■ Requirement ■
Once the line containing "66.5 | 1.0 |" is found in the records below, return it and each following line exactly, up to and including the line containing "0°-180° | 6616.0 | 100.0 |", and nothing else.

Source data

────────────────────

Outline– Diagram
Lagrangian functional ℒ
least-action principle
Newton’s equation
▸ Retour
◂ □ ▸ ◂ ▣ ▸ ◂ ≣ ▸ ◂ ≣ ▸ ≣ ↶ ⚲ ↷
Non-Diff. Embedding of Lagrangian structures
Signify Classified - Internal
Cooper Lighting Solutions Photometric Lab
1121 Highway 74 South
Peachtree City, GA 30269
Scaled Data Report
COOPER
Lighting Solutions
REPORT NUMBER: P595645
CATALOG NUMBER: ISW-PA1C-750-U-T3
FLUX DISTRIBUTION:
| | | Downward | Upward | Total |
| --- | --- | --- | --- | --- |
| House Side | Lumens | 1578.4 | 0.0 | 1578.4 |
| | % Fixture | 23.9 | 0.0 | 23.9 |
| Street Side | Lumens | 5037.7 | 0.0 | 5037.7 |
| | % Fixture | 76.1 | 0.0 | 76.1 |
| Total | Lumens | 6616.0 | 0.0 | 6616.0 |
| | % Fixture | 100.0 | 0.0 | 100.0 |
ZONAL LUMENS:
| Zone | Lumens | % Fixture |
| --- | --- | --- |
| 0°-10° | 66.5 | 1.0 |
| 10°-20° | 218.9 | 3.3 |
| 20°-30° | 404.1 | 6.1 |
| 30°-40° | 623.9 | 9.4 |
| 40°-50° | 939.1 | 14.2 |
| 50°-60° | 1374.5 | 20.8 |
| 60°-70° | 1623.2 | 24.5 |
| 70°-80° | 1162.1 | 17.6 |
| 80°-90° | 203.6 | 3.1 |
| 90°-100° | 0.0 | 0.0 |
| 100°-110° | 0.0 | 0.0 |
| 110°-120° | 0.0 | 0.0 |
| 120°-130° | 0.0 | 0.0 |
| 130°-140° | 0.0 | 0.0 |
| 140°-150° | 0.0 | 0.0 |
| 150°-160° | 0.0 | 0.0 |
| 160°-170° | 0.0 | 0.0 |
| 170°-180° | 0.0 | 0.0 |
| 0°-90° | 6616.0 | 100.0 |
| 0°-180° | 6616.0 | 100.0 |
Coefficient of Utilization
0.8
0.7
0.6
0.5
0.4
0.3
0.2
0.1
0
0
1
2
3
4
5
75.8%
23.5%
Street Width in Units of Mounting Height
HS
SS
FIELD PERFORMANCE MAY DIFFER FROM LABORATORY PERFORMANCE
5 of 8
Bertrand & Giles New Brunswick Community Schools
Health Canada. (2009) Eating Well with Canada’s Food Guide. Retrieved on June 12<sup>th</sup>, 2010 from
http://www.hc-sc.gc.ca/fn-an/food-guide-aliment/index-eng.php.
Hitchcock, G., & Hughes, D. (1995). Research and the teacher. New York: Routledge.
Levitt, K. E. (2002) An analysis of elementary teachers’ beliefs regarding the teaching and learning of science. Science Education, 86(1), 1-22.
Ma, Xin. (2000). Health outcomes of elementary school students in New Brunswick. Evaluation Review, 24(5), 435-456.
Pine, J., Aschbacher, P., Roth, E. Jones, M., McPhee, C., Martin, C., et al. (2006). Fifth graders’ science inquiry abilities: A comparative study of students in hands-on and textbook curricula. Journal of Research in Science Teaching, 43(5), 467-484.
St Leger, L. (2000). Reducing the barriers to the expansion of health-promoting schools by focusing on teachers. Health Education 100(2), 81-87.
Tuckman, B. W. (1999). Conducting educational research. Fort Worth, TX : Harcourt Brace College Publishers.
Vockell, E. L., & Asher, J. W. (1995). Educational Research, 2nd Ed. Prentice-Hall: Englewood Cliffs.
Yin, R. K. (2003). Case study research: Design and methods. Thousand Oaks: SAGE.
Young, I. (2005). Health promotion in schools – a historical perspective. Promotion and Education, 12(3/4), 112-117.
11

────────────────────

■ Answer box ■
| 0°-10° | 66.5 | 1.0 |
| 10°-20° | 218.9 | 3.3 |
| 20°-30° | 404.1 | 6.1 |
| 30°-40° | 623.9 | 9.4 |
| 40°-50° | 939.1 | 14.2 |
| 50°-60° | 1374.5 | 20.8 |
| 60°-70° | 1623.2 | 24.5 |
| 70°-80° | 1162.1 | 17.6 |
| 80°-90° | 203.6 | 3.1 |
| 90°-100° | 0.0 | 0.0 |
| 100°-110° | 0.0 | 0.0 |
| 110°-120° | 0.0 | 0.0 |
| 120°-130° | 0.0 | 0.0 |
| 130°-140° | 0.0 | 0.0 |
| 140°-150° | 0.0 | 0.0 |
| 150°-160° | 0.0 | 0.0 |
| 160°-170° | 0.0 | 0.0 |
| 170°-180° | 0.0 | 0.0 |
| 0°-90° | 6616.0 | 100.0 |
| 0°-180° | 6616.0 | 100.0 |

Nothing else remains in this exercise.